ISLAMABAD, Pakistan: As the recent BBC documentary about the Muttahida Qaumi Movement (MQM) has triggered a new controversy in South Asia particularly in Pakistan, the government has decided to approach the British government to seek information in this regard.
In a new conference in Islamabad, the Federal Interior Minister Chaudhry Nisar Ali Khan said that Pakistan will soon write a letter to the British government to get access to information provided in a BBC documentary about MQM.
In a report published by the British Broadcasting Corporation (BBC) on Wednesday, the Karachi-based MQM was accused of being receiving funding from India. The report said that British officials also recovered a list of weapons from the party office when they conducted a raid there in June 2013 as part of their investigation into MQM’s alleged money laundering.
The interior minister said that during his meeting with the British High Commissioner Philip Barton Islamabad on Thursday, he told him that the facts mentioned in the BBC report are a matter of concern for the people and the government of Pakistan.
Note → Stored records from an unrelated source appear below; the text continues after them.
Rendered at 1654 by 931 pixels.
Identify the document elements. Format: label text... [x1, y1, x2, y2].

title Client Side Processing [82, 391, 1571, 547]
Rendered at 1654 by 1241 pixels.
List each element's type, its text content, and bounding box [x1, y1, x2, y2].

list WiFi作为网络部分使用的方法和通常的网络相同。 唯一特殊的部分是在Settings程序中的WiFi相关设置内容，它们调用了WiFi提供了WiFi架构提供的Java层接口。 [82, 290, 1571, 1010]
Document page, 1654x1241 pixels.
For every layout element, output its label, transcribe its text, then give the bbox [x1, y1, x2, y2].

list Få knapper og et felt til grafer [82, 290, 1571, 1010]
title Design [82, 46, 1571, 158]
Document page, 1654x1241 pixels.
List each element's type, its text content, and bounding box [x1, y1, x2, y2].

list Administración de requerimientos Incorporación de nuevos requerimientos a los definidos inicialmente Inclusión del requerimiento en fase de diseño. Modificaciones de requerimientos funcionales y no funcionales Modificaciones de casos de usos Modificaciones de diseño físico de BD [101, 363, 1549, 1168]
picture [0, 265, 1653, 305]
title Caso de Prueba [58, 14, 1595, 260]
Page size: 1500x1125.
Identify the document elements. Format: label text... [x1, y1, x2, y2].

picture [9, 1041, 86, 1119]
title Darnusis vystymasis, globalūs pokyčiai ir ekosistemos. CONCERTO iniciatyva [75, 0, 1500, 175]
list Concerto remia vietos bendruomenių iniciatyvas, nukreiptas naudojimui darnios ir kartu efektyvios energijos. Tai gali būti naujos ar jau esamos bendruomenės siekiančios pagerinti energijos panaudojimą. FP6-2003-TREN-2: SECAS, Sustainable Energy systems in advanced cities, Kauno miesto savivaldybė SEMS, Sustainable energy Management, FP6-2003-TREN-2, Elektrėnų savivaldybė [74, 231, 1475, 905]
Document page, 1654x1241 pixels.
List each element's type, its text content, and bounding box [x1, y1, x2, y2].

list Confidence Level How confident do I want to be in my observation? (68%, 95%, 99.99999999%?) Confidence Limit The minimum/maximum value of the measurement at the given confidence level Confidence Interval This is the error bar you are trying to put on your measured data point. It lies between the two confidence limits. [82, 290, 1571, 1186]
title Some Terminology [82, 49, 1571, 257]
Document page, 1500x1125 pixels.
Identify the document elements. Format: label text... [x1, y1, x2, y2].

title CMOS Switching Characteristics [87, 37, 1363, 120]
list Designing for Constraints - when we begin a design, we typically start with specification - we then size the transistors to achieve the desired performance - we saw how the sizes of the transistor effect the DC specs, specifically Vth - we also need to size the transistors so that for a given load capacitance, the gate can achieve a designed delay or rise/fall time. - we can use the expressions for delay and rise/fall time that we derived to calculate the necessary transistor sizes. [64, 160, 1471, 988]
Nisar said that this was an important report that relates the security of Pakistan and needed a fair and transparent inquiry.
The minister said that the facts in the report corroborated the information provided by Pakistani security agencies and foreign sources about the negative activities of a neighbouring country against Pakistan.
The MQM has rejected the allegations level in the BBC report and terms the documentary as a part of media trial and conspiracy against the party.